I visited the campus that McDonald's is trying to convince Amazon to buy before it's abandoned - here's why that's an amazing idea for both companies
- McDonald's is leaving its longtime headquarters in Oak Brook, Illinois, this spring.
- The fast-food giant's more than 100 acres of land in the Chicago suburb is one site that has been proposed for Amazon's second headquarters project, called HQ2.
- Business Insider visited the headquarters and saw why McDonald's soon-to-be-abandoned campus could be a good fit for Amazon.
Amazon has a long list of demands for its new headquarters. Beyond finding the perfect city, the e-commerce giant needs to find a site with up to eight million square feet of space, a good quality of life, and easy access to an international airport.

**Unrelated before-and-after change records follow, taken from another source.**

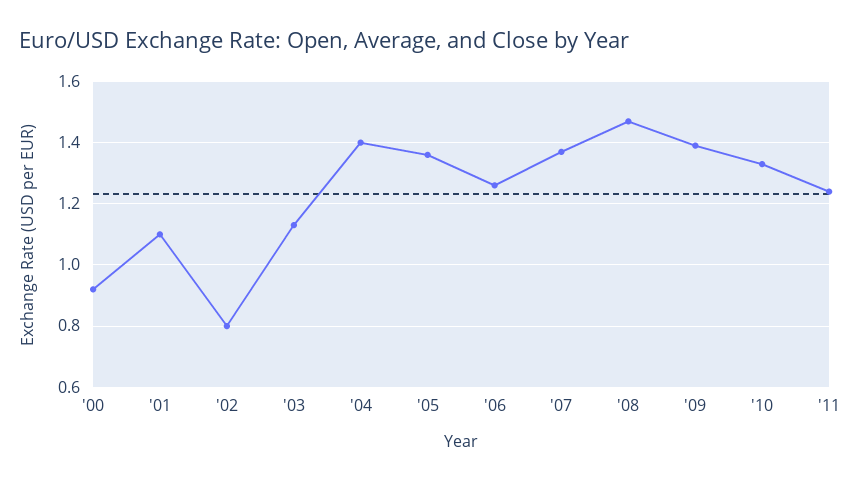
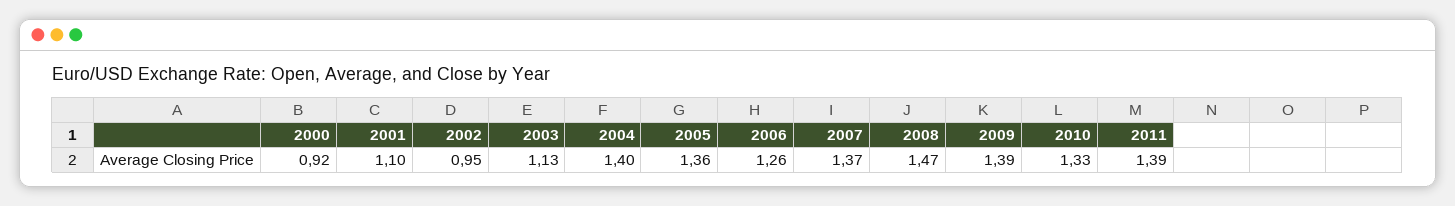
  {
    "'00": 0.92,
    "'01": 1.1,
-   "'02": 0.8,
+   "'02": 0.95,
    "'03": 1.13,
    "'04": 1.4,
    "'05": 1.36,
    "'06": 1.26,
    "'07": 1.37,
    "'08": 1.47,
    "'09": 1.39,
    "'10": 1.33,
-   "'11": 1.25
+   "'11": 1.39
  }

The fast-food chain is moving its headquarters from Chicago suburb Oak Brook, Illinois, to the city proper in the first half of 2018. And, it wants Amazon to take over its soon-to-be abandoned campus.I recently had a chance to visit McDonald's headquarters - and saw why the property could be the perfect fit for Amazon.
McDonald's headquarters are located in a suburb of Chicago called Oak Brook.

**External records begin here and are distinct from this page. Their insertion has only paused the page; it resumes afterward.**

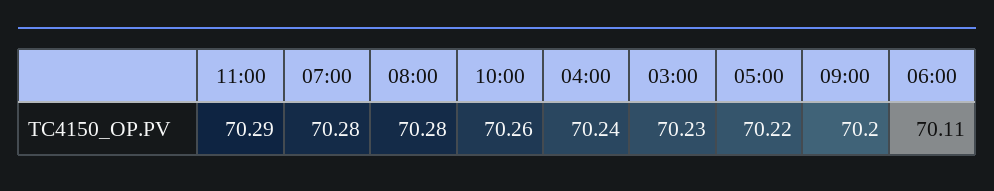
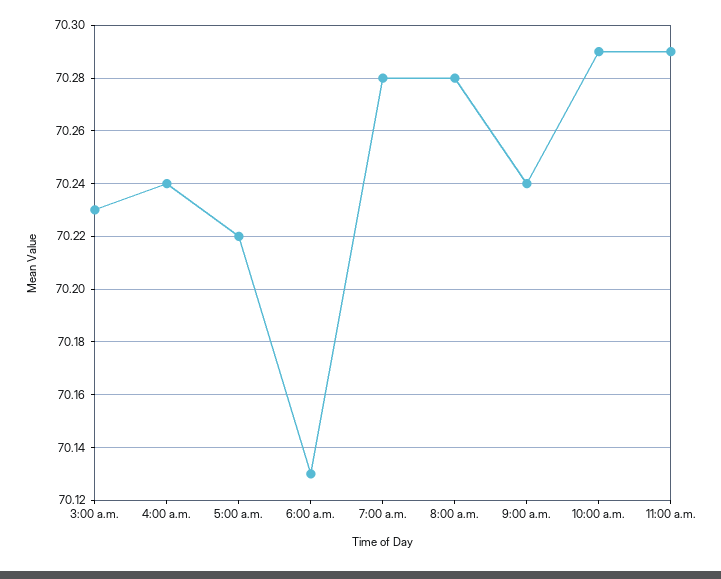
  {
    "11:00": 70.29,
    "07:00": 70.28,
    "08:00": 70.28,
-   "10:00": 70.26,
+   "10:00": 70.29,
    "04:00": 70.24,
    "03:00": 70.23,
    "05:00": 70.22,
-   "09:00": 70.2,
+   "09:00": 70.24,
-   "06:00": 70.11
+   "06:00": 70.13
  }

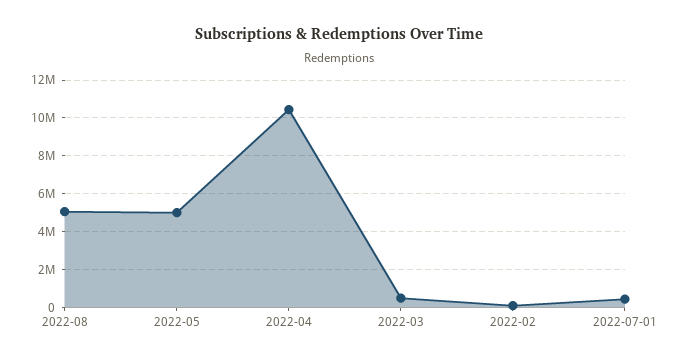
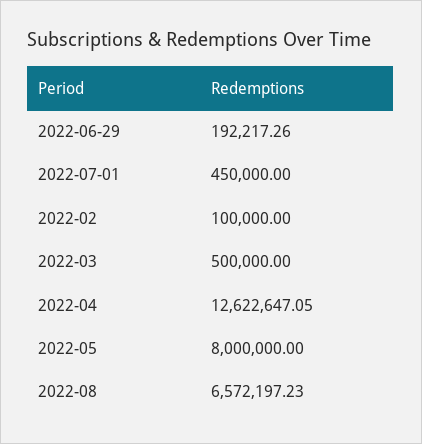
  {
-   "2022-08": 5000000,
+   "2022-08": 6572197.23,
-   "2022-05": 5000000,
+   "2022-05": 8000000,
-   "2022-04": 10500000,
+   "2022-04": 12622647.05,
    "2022-03": 500000,
    "2022-02": 100000,
-   "2022-07-01": 450000
+   "2022-07-01": 450000,
+   "2022-06-29": 192217.26
  }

McDonald's campus is located in a woodsy area with two ponds, boxed in by a country club and sports fields.
McDonald's campus is roughly 74 acres. It's a sizable patch of land containing two small lakes, a walking path, hotel, office buildings, and employee-training site Hamburger University.
I first visited the Lodge, which looks like a pretty standard old-school Hyatt from the outside.

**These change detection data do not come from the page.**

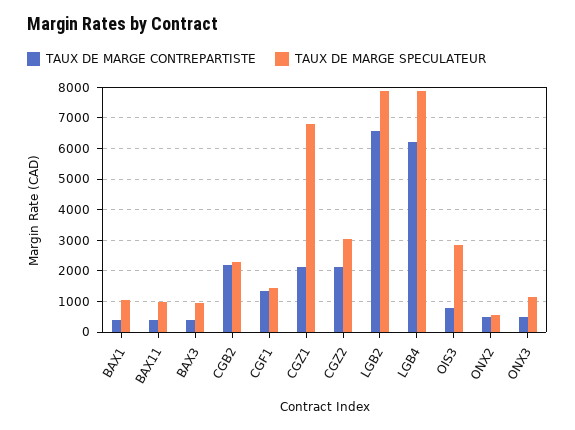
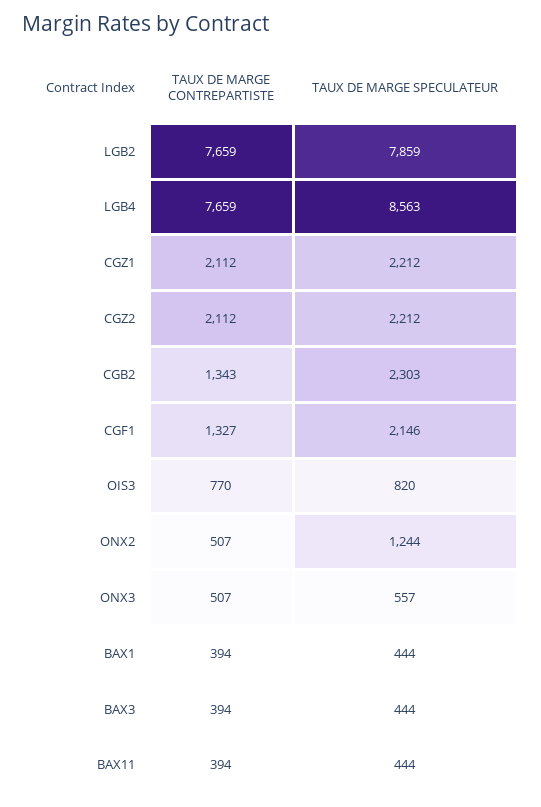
  {
    "TAUX DE MARGE CONTREPARTISTE": {
      "BAX1": 394,
      "BAX11": 394,
      "BAX3": 394,
-     "CGB2": 2200,
+     "CGB2": 1343,
      "CGF1": 1327,
      "CGZ1": 2112,
      "CGZ2": 2112,
-     "LGB2": 6600,
+     "LGB2": 7659,
-     "LGB4": 6200,
+     "LGB4": 7659,
      "OIS3": 770,
      "ONX2": 507,
      "ONX3": 507
    },
    "TAUX DE MARGE SPECULATEUR": {
-     "BAX1": 1000,
+     "BAX1": 444,
-     "BAX11": 1000,
+     "BAX11": 444,
-     "BAX3": 1000,
+     "BAX3": 444,
      "CGB2": 2303,
-     "CGF1": 1400,
+     "CGF1": 2146,
-     "CGZ1": 6800,
+     "CGZ1": 2212,
-     "CGZ2": 3000,
+     "CGZ2": 2212,
      "LGB2": 7859,
-     "LGB4": 7800,
+     "LGB4": 8563,
-     "OIS3": 2800,
+     "OIS3": 820,
-     "ONX2": 600,
+     "ONX2": 1244,
-     "ONX3": 1200
+     "ONX3": 557
    }
  }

Entering the hotel, it's easy to be lulled into the feeling that you aren't, in fact, on McDonald's campus.
Then, you catch a glimpse of one of the pieces of art hanging on the wall.
The variety of McDonald's-themed works of art is truly incredible.
Other than that, it's a lovely hotel — normal in every way, except the fact that Ronald McDonald lurks around every corner.
And yes, it has restaurants — and not fast food. In fact, a sign warns that visitors are not allowed to bring outside food into the lounge.
The same atmosphere pervades McDonald's campus as a whole — something that makes it ideal for Amazon ownership. There may be touches of the fast-food giant's presence, but it is far from overwhelming.
On my self-guided tour of the campus, I was struck by how scenic — and expansive — the campus was.
First stop: Hamburger University, which is connected to the Hyatt by a bridge. McDonald's opened the $40 million facility in 1983.
A "Hamburger University" flag flies alongside the American flag outside.
But again, the McDonald's branding is minimal amidst the sculptures and winding walking paths.
Despite the chilly weather, it is a lovely campus to walk around.
Last stop: McDonald's offices.
McDonald's has a bigger office — McDonald's Plaza — that could additionally serve as part of a packaged deal for Amazon or other buyers. Combined, the two locations host roughly 3,000 corporate employees.
Inside, the on-campus headquarters has everything the typical workspace would — plus a test kitchen and a fully-functioning McDonald's.
Ultimately, the specific offices are less crucial to Amazon's pick for HQ2 than the space's potential.
McDonald's soon-to-be-ex-headquarters fit many of Amazon's qualifications, in both size and location.
Oak Brook could certainly use the replacement. McDonald's exodus has sent shockwaves through the suburb.
It's not in the depths of a city, so if Amazon wants to be in an urban center, they can look elsewhere — including eight proposed sites in Chicago proper. But, as I walked around the campus, I was impressed by the tranquility of the campus and the potential of the space.
It makes sense that McDonald's wants to leave as it works to improve its reputation and modernize the business. A more suburban spot for Amazon, however, could boost the company's reputation in different ways.
Further, McDonald's has been a symbol of American business across the globe for the last six decades. As Amazon's ambitions grow, it is increasingly becoming a new symbol of the nation.
As Amazon searches for its new headquarters, it is lucky enough to be looking at a time when an empty campus of another industry leader is up for grabs. Why shouldn't the e-commerce giant snatch up McDonald's campus while it is free?